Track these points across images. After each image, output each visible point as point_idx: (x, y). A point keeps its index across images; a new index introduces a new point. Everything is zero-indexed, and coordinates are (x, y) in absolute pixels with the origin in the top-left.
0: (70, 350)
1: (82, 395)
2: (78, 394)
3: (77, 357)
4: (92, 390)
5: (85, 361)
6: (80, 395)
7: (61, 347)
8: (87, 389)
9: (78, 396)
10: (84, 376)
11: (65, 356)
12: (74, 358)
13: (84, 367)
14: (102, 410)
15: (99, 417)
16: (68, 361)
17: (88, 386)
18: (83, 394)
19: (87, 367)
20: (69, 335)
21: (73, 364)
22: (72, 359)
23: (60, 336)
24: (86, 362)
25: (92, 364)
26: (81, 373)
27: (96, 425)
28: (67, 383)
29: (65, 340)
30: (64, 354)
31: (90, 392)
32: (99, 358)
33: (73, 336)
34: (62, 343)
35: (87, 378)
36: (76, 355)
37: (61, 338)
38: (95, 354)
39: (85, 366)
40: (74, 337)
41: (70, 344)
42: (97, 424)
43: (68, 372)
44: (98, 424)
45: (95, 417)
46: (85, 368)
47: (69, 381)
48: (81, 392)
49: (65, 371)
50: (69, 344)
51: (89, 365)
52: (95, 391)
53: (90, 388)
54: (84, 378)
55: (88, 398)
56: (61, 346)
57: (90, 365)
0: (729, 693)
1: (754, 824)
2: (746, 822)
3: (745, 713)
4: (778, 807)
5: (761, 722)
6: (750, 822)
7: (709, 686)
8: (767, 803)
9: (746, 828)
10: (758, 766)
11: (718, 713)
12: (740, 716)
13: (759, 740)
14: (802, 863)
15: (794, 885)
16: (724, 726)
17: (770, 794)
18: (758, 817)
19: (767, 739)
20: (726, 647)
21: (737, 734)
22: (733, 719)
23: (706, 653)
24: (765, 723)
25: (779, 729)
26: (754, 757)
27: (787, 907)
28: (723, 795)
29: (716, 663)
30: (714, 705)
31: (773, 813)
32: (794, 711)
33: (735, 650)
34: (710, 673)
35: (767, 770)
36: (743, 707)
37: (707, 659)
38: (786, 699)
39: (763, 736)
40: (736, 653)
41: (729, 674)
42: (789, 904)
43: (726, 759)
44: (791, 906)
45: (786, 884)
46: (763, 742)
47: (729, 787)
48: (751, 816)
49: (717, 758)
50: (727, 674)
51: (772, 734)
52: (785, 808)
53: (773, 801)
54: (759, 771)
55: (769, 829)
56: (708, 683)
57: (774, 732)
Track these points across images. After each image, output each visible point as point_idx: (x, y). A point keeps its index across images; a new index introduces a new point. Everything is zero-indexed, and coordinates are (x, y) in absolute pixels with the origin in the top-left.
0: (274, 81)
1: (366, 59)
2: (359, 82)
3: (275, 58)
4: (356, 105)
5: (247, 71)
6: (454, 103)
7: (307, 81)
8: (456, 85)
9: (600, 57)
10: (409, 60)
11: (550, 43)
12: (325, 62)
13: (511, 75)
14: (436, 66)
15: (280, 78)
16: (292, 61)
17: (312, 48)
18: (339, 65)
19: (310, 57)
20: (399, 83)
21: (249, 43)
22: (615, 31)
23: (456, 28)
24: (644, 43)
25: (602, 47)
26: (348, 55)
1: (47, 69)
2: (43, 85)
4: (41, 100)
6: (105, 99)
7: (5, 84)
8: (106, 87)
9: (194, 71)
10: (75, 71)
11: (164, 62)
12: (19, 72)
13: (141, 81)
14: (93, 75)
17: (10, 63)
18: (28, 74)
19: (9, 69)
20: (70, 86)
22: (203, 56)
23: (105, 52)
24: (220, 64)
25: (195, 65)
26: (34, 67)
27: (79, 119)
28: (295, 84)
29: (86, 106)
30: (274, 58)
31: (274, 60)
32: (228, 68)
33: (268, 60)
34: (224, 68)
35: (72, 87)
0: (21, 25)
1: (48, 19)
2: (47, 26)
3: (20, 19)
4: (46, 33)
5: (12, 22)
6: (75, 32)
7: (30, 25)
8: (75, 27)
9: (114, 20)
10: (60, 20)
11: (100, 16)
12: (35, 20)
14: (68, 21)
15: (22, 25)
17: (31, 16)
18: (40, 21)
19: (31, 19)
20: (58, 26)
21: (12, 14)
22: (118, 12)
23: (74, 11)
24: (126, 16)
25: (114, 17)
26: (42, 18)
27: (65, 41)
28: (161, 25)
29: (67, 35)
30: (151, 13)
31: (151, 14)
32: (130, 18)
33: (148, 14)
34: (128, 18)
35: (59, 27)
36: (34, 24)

-------

● REQUIREMENT
Return only the part of the records above that opens with the line containing "43: (68, 372)" and closes with the line containing "56: (61, 346)", ends included.

● ANSWER TO THE EXERCISE
43: (68, 372)
44: (98, 424)
45: (95, 417)
46: (85, 368)
47: (69, 381)
48: (81, 392)
49: (65, 371)
50: (69, 344)
51: (89, 365)
52: (95, 391)
53: (90, 388)
54: (84, 378)
55: (88, 398)
56: (61, 346)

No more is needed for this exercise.